# [Source material]
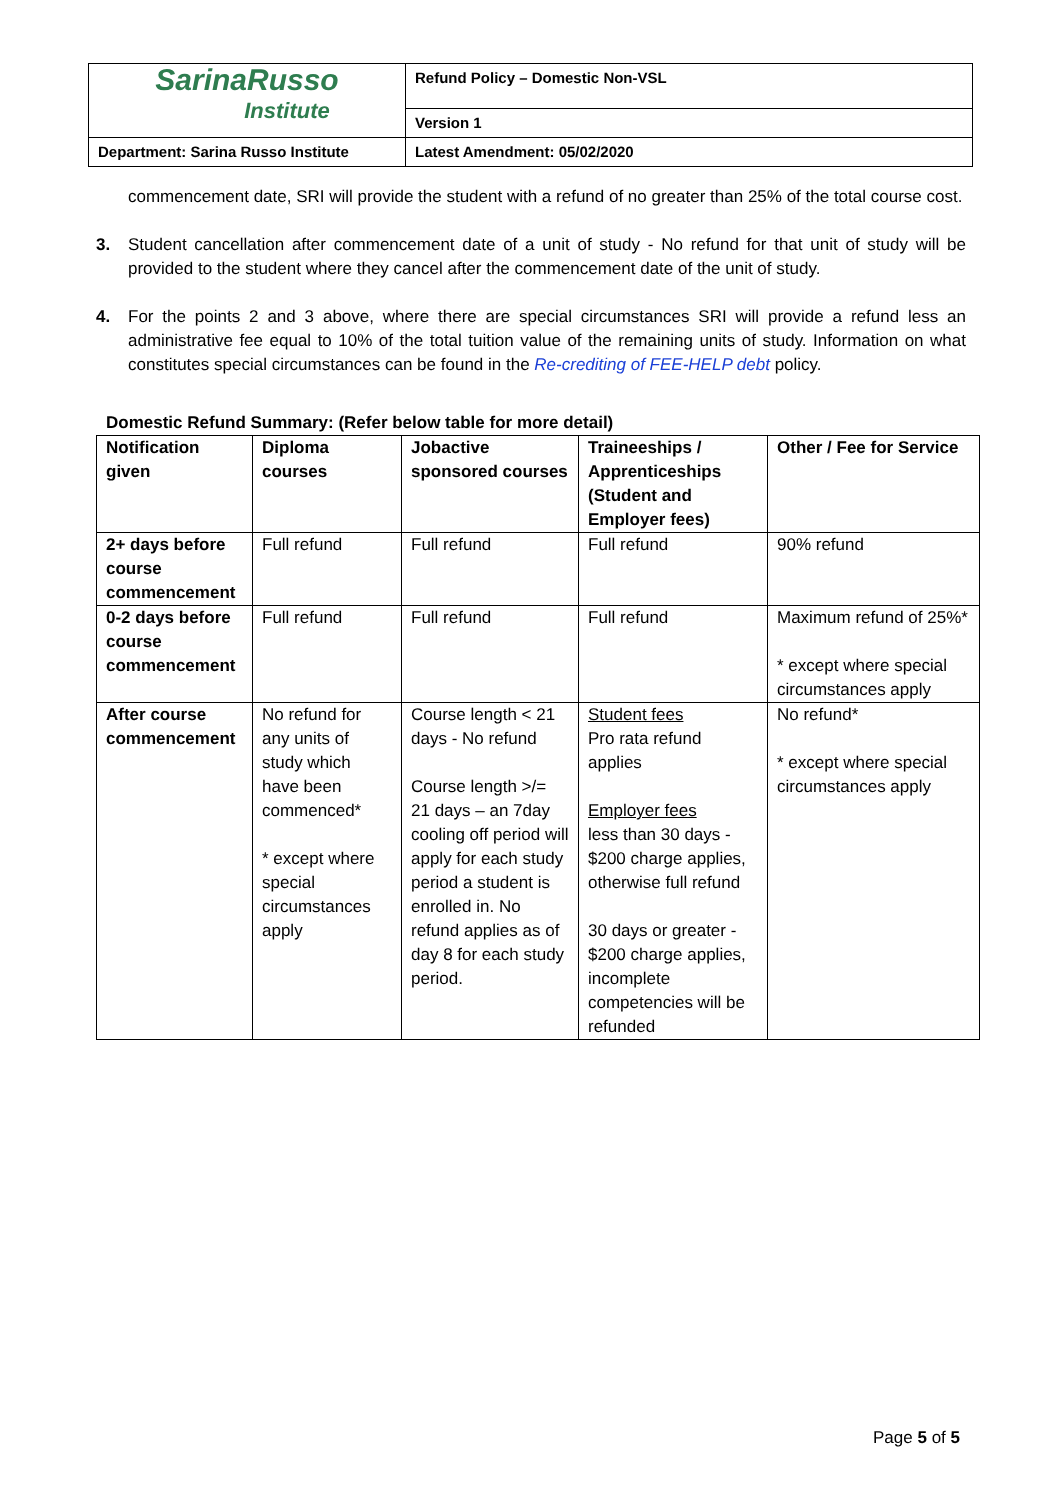| SarinaRusso Institute | Refund Policy – Domestic Non-VSL |
| | Version 1 |
| Department: Sarina Russo Institute | Latest Amendment: 05/02/2020 |
commencement date, SRI will provide the student with a refund of no greater than 25% of the total course cost.
3. Student cancellation after commencement date of a unit of study - No refund for that unit of study will be provided to the student where they cancel after the commencement date of the unit of study.
4. For the points 2 and 3 above, where there are special circumstances SRI will provide a refund less an administrative fee equal to 10% of the total tuition value of the remaining units of study. Information on what constitutes special circumstances can be found in the Re-crediting of FEE-HELP debt policy.
Domestic Refund Summary: (Refer below table for more detail)
| Notification given | Diploma courses | Jobactive sponsored courses | Traineeships / Apprenticeships (Student and Employer fees) | Other / Fee for Service |
| --- | --- | --- | --- | --- |
| 2+ days before course commencement | Full refund | Full refund | Full refund | 90% refund |
| 0-2 days before course commencement | Full refund | Full refund | Full refund | Maximum refund of 25%* * except where special circumstances apply |
| After course commencement | No refund for any units of study which have been commenced* * except where special circumstances apply | Course length < 21 days - No refund Course length >/= 21 days – an 7day cooling off period will apply for each study period a student is enrolled in. No refund applies as of day 8 for each study period. | Student fees Pro rata refund applies Employer fees less than 30 days - $200 charge applies, otherwise full refund 30 days or greater - $200 charge applies, incomplete competencies will be refunded | No refund* * except where special circumstances apply |
Page 5 of 5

# [Instructions to follow]
The expected answer is a word-for-word copy of every line from the one that contains "90% refund |" through the final line of the material.

# [Result for this task]
| 2+ days before course commencement | Full refund | Full refund | Full refund | 90% refund |
| 0-2 days before course commencement | Full refund | Full refund | Full refund | Maximum refund of 25%* * except where special circumstances apply |
| After course commencement | No refund for any units of study which have been commenced* * except where special circumstances apply | Course length < 21 days - No refund Course length >/= 21 days – an 7day cooling off period will apply for each study period a student is enrolled in. No refund applies as of day 8 for each study period. | Student fees Pro rata refund applies Employer fees less than 30 days - $200 charge applies, otherwise full refund 30 days or greater - $200 charge applies, incomplete competencies will be refunded | No refund* * except where special circumstances apply |
Page 5 of 5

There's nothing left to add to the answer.